Romios did not exist until after 1453, i'm afraid...

In the article you write: "In 212 AD, Emperor Caracalla's Constitutio Antoniniana granted all free people in all Roman provinces citizenship. However, the Greeks transmogrified their newly acquired political title (Romans) and began to refer to themselves as Romioi (Romios/Ρωμιός for singular). The new term was created in order to establish a dualistic identity that represented the Greeks' Roman citizenship, as well as their Hellenic ancestry, culture, and language."

Maybe you know when "Romios" first emerged ? It was after 1453, and probably after 1500. Nowadays Romios means the Greek, but until the 1800s Romios and Roman (Romaios) were used interchangebly. So you see, the citizens of the eastern roman empire NEVER reffered to themselves as "Romios", but only as "Roman". More about the roots of the usage of romios you can find on a book written by George Metallinos, now former dean of the Athens University school of Theology, and a historian. It is called "Paganistic Hellenism or Hellenic Orthodoxy?" ( https://www.perizitito.gr/product.php?productid=60599&page=1 , http://en.wikipedia.org/wiki/George_Metallinos)

It has a couple of pages on the second half of the book where it addresses the usage of "Romios" and when we started to use it for the first time. I would also recommend reading "Chronography" by Theofanis, which starts at 284 and finishes at the 8th century. Although Theofanis does recognise that the Greek culture is dominant throughout the empire , he does not seem to think that the empire of the 8th century is any different than the empire of 284, being a continuation...the only differnce you might see is the total establishment of Christianity. So , saying that the citizens of the Eastern Roman Empire called themselves "Romios(-oi)" is like saying that the native Indians called themselves "Americans", before even America was discovered...very misleading, really. Please change it.

● Directives
A. In the comment on the term Romios, restate the passage from "It has a couple" to "Please change it.", substituting "Theophanes" for "Theofanis".
B. Answer these questions about the comment on the term Romios:
(i) Whose Constitutio Antoniniana granted citizenship in 212 AD?
(ii) After what year does the writer say "Romios" first emerged?
(iii) Where does "Chronography" start and finish?

● Record set
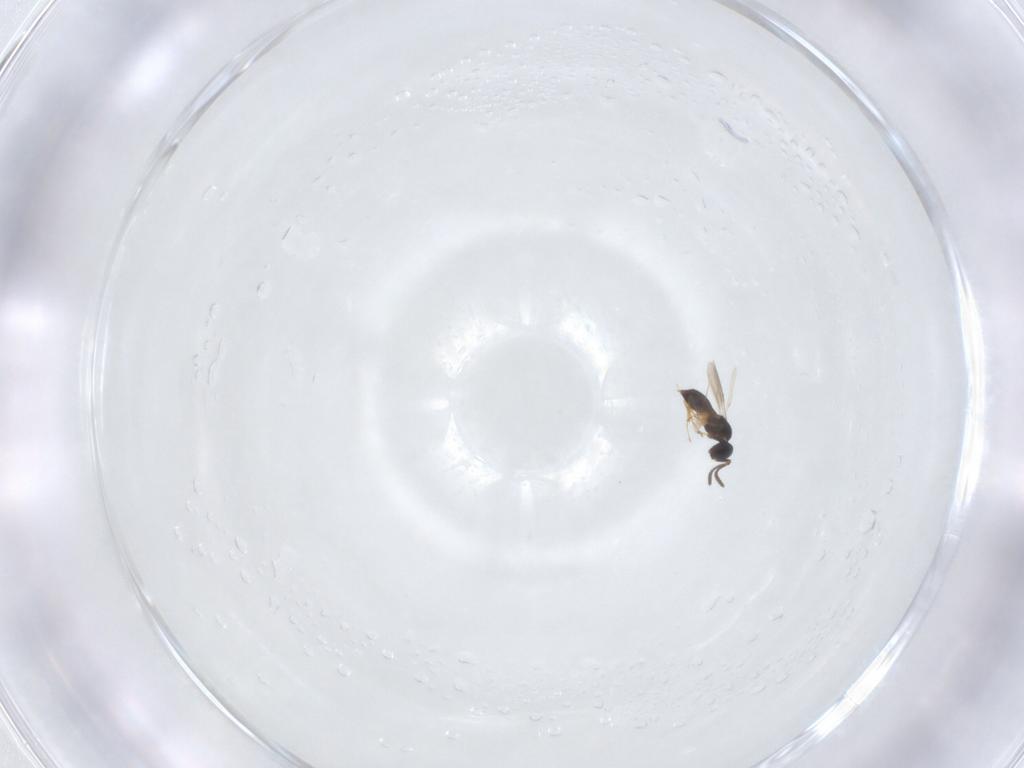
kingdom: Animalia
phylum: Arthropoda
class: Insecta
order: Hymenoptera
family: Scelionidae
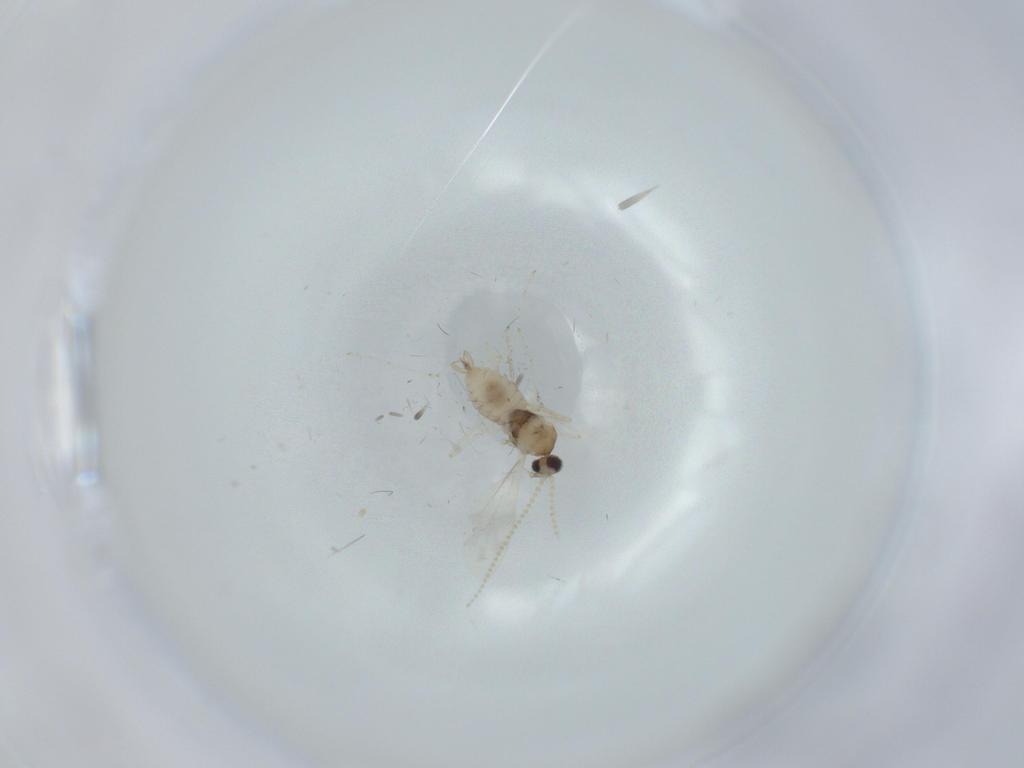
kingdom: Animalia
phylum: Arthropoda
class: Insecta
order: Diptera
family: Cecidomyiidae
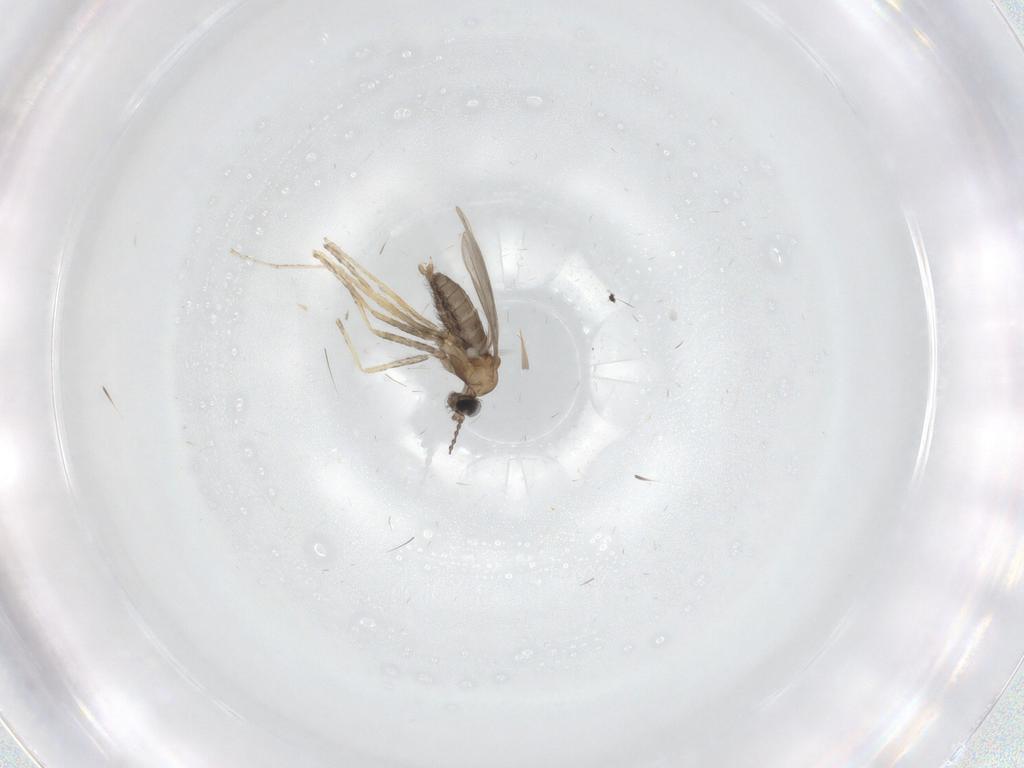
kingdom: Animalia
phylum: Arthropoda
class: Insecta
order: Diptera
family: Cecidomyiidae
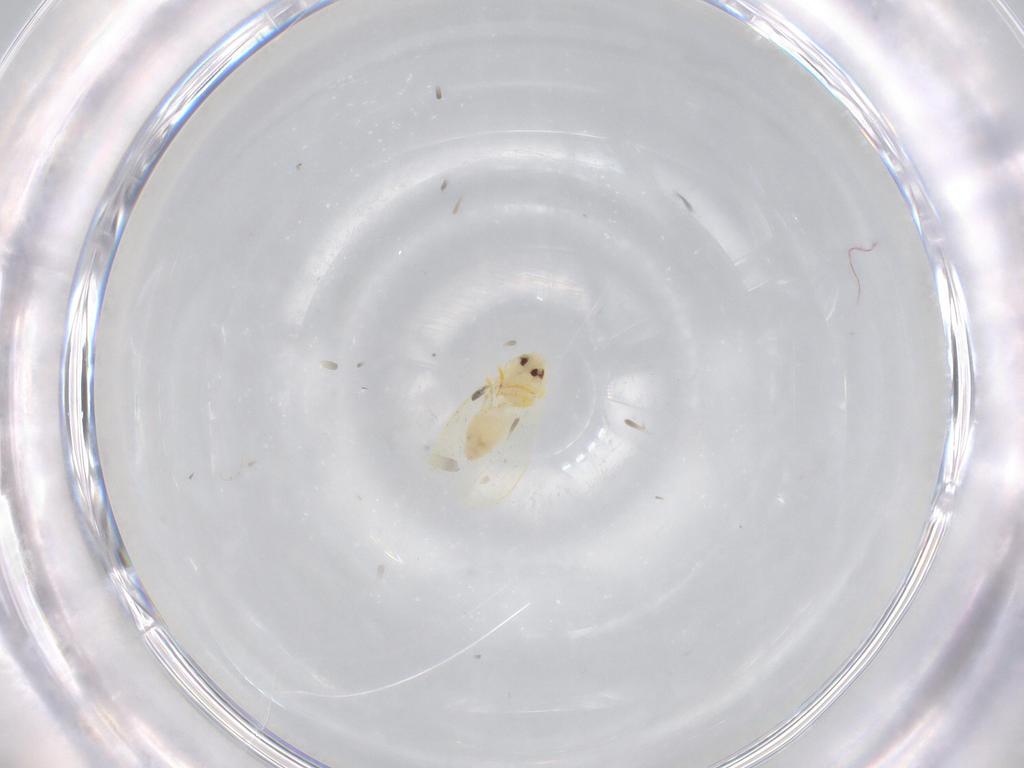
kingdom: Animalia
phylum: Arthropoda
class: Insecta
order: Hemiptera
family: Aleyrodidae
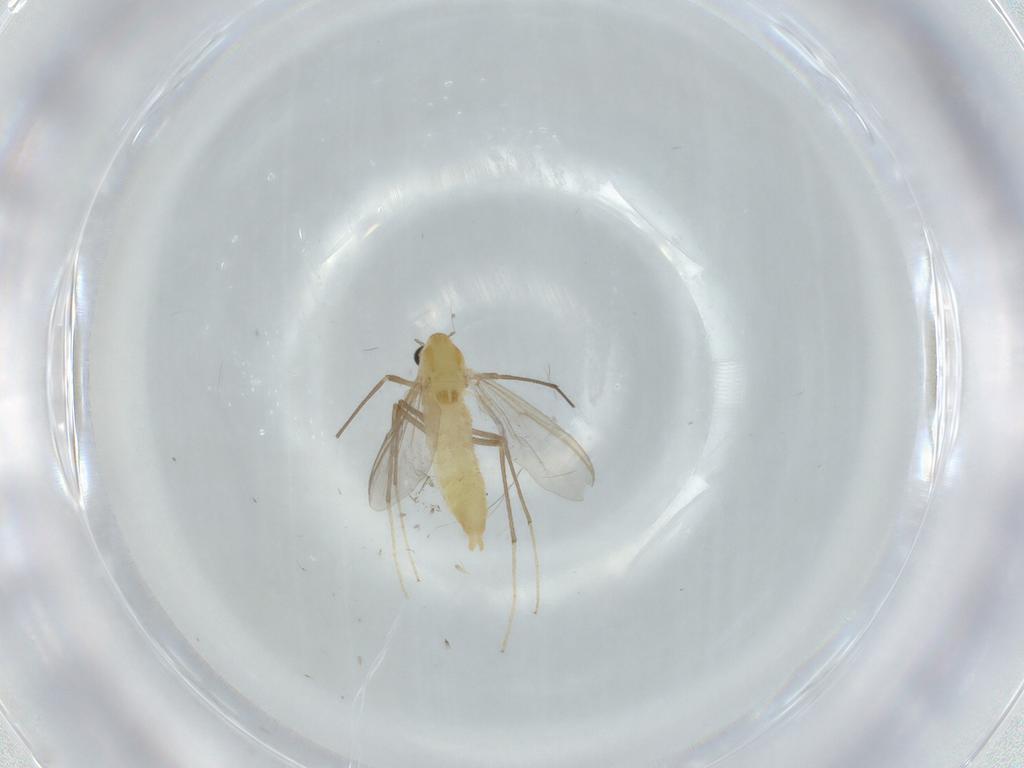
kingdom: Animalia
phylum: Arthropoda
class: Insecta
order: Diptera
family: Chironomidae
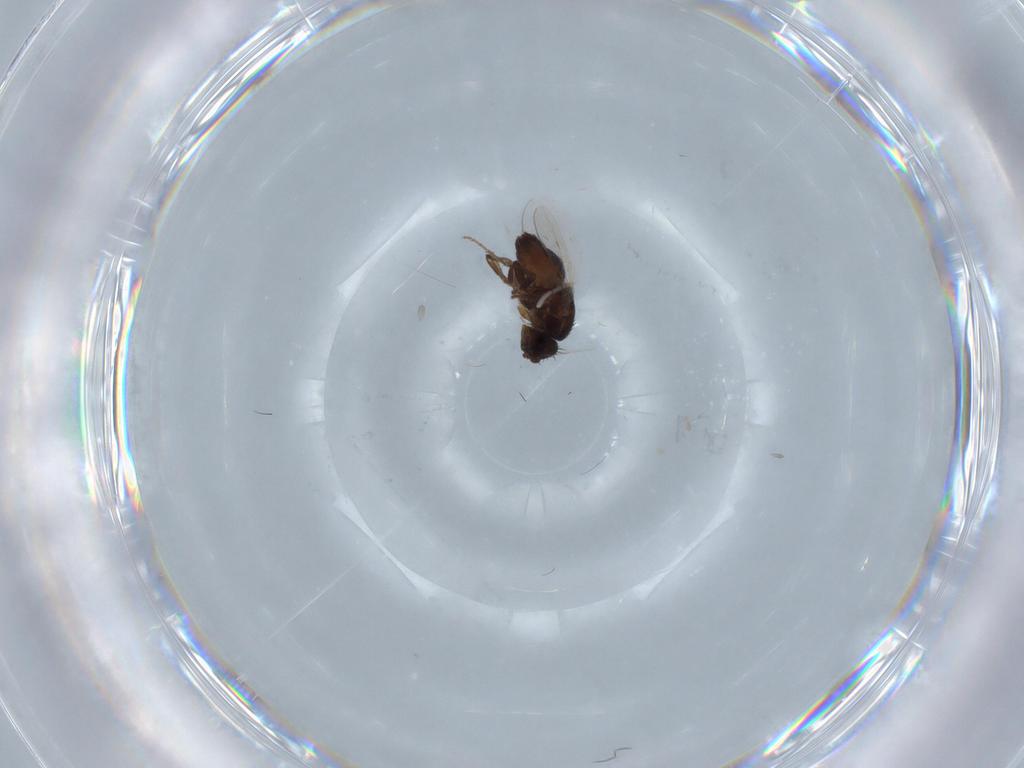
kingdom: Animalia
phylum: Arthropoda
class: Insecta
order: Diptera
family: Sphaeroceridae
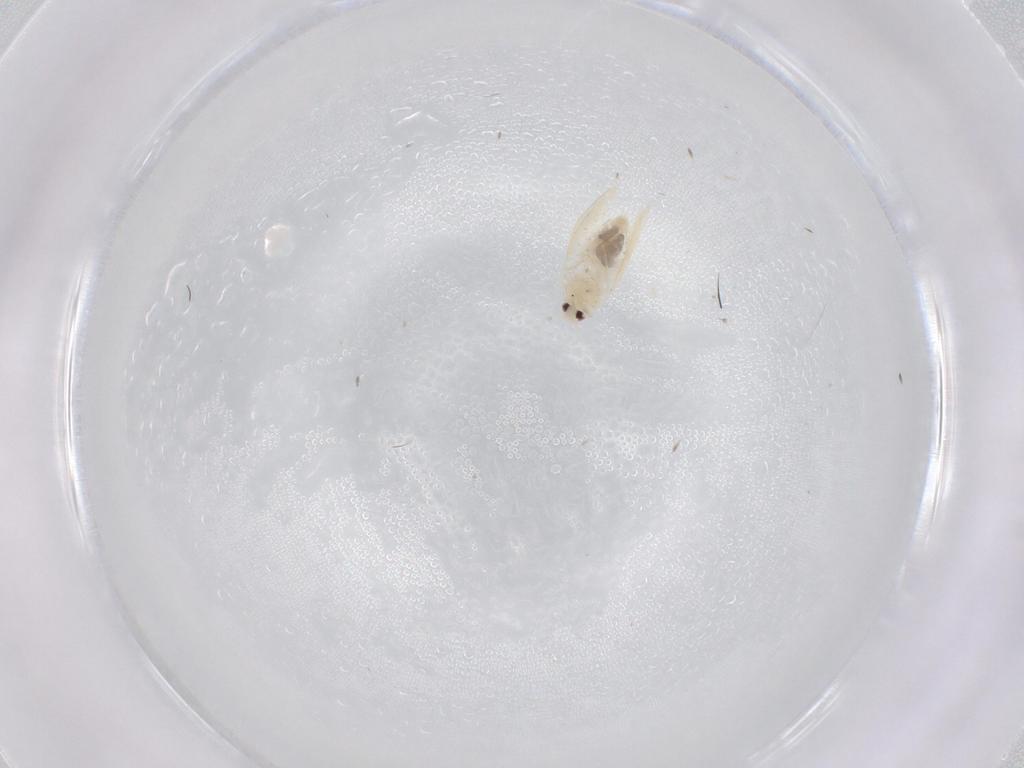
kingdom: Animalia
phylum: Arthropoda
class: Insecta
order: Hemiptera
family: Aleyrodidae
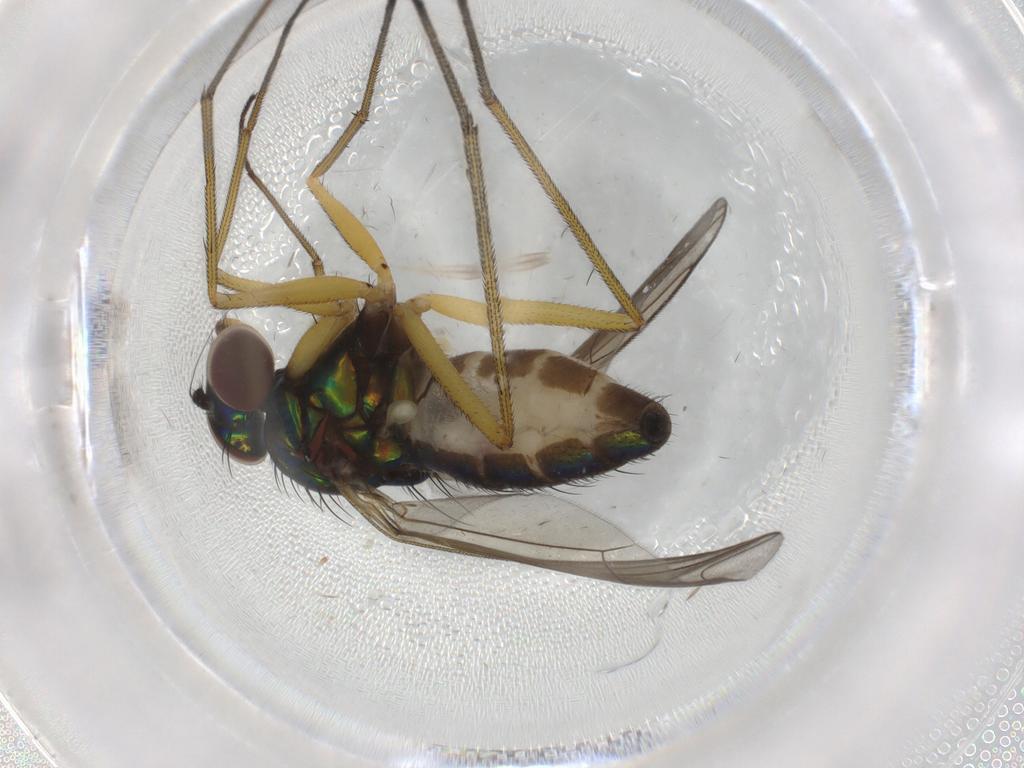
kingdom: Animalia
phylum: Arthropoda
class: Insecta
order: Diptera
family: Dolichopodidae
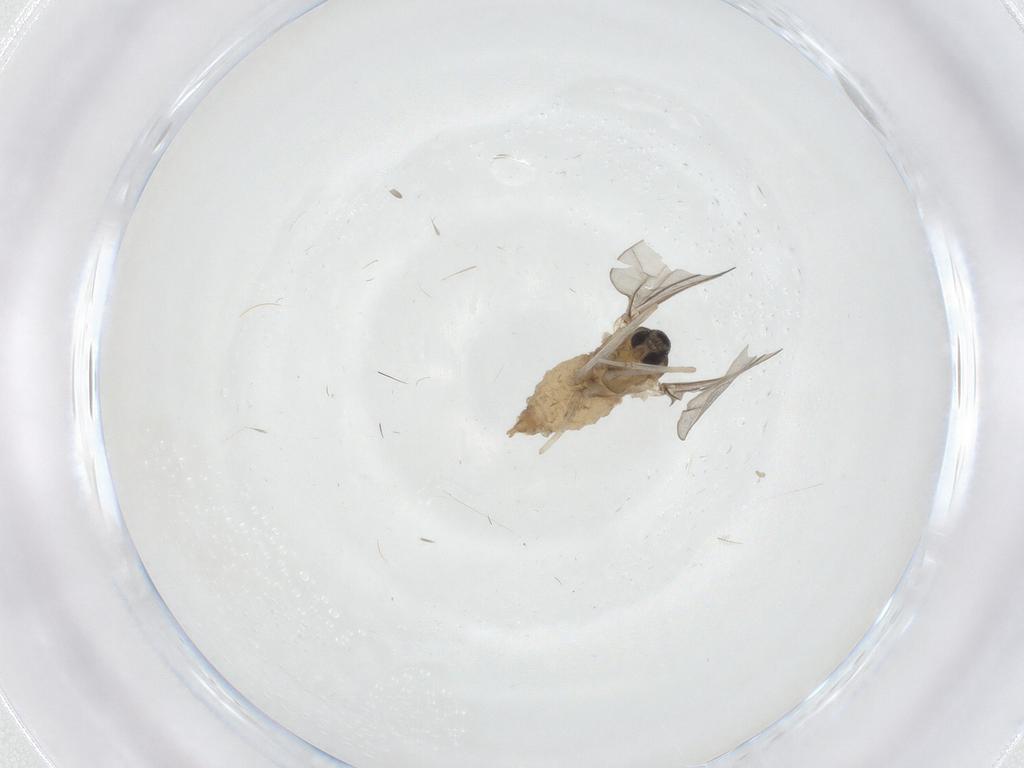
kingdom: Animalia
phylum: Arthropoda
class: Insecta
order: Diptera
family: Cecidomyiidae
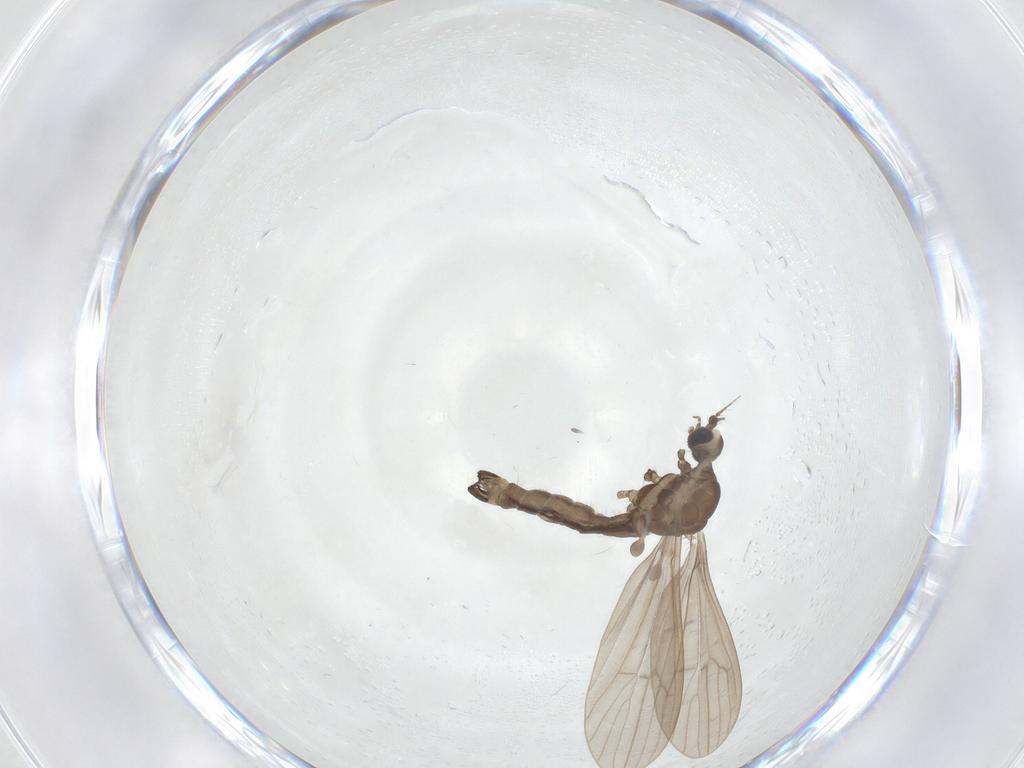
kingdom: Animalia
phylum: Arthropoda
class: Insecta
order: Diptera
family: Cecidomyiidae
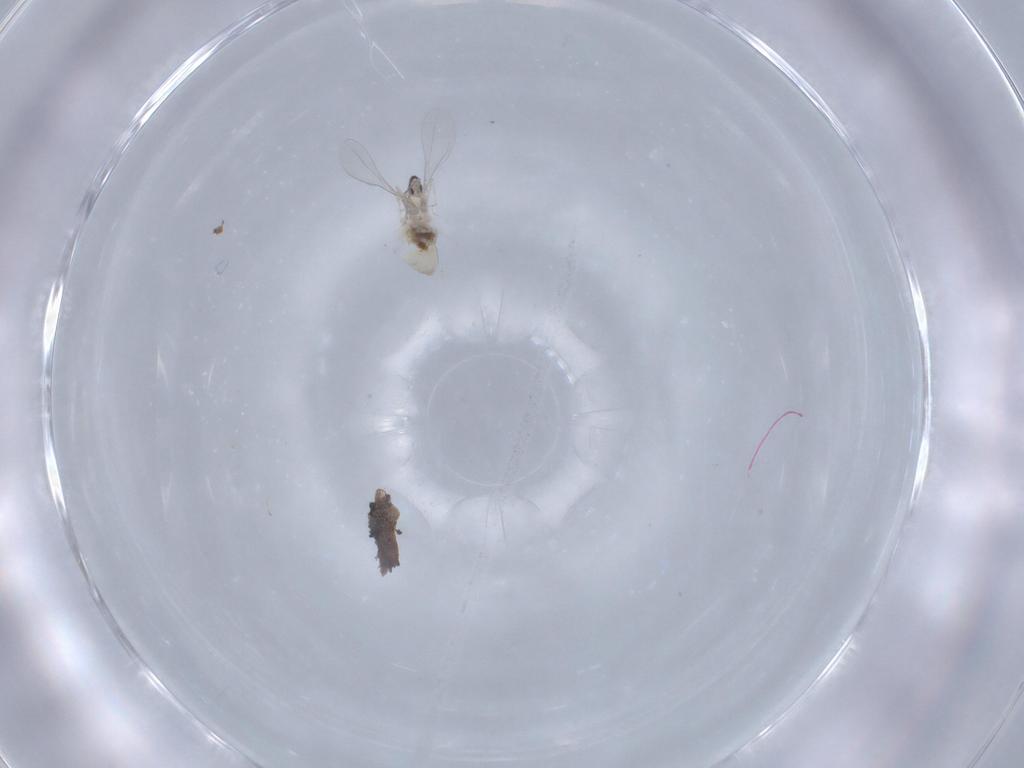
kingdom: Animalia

● Answers by task
A.
It has a couple of pages on the second half of the book where it addresses the usage of "Romios" and when we started to use it for the first time. I would also recommend reading "Chronography" by Theophanes, which starts at 284 and finishes at the 8th century. Although Theophanes does recognise that the Greek culture is dominant throughout the empire , he does not seem to think that the empire of the 8th century is any different than the empire of 284, being a continuation...the only differnce you might see is the total establishment of Christianity. So , saying that the citizens of the Eastern Roman Empire called themselves "Romios(-oi)" is like saying that the native Indians called themselves "Americans", before even America was discovered...very misleading, really. Please change it.

B.
(i) Emperor Caracalla's.
(ii) After 1453, and probably after 1500.
(iii) It starts at 284 and finishes at the 8th century.